Love Live adalah seri idol anime dengan konsep school idol atau siswi sekolah yang menjadi idol, yang dianimasikan oleh studio Sunrise sebagai bagian dari projek multimedia yang juga menggaet label musik Lantis dan majalah Dengeki G.

Setiap seri Love Live memiliki grup idol tersendiri, dan yang pertama adalah grup Muse dalam anime Love Live School Idol Project yang tayang tahun 2013. Kemudian setelah itu adalah grup Aqours dalam anime Love Live Sunshine yang tayang tahun 2016.

Seri ketiganya adalah Love Live Nijigasaki yang tayang tahun 2017, dan menarik karena seri itu tidak fokus pada satu grup idol tapi pada aktivitas solo dari masing-masing member.

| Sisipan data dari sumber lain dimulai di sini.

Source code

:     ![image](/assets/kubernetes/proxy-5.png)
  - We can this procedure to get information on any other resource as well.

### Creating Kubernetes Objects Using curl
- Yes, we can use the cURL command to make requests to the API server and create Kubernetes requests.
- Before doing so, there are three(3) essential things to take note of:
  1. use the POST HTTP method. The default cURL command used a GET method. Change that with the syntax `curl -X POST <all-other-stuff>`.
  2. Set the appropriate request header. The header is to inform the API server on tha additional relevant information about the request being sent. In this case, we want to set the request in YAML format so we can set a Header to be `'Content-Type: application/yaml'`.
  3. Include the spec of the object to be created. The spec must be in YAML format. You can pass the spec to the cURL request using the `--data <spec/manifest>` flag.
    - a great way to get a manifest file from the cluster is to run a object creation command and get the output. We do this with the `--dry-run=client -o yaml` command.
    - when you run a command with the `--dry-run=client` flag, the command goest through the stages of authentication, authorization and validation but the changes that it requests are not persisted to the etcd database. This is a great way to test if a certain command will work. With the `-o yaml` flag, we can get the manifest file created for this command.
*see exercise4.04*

Dan saat ini akan tayang seri keempatnya, Love Live Superstar yang akan fokus pada grup idol Liella yang dijadwalkan untuk tayang Summer 2021 ini.

Tapi sekalian balik pada kabar utama yang tak mengenakkan, baru-baru ini muncul kabar yang tak mengenakkan lagi akan seri tersebut, setelah kemarin-kemarin ada kabar staff anime Love Live memohon maaf karena membuat referensi tanpa ijin.

Seperti yang dikatakan diawal, diumumkan kalau Mitsuki Nako sang seiyuu dari karakter Arashi Chisato positif terinfeksi coronavirus, dan saat ini sedang melakukan karantina diri. Dikatakan kalau ia kena demam pada hari Sabtu dan didapati kalau ia positif setelah melakukan pengecekan keesokan harinya.

Untungnya dikatakan juga kalau para member lainnya juga telah dites dan semuanya menunjukkan hasil negatif. Tapi terhubung dengan Mitsuki, kehadirannya dalam acara radio Love Live Nippon Gold jadi diundur, dan program radio mingguan grup Liella minggu ini juga jadi dibatalkan.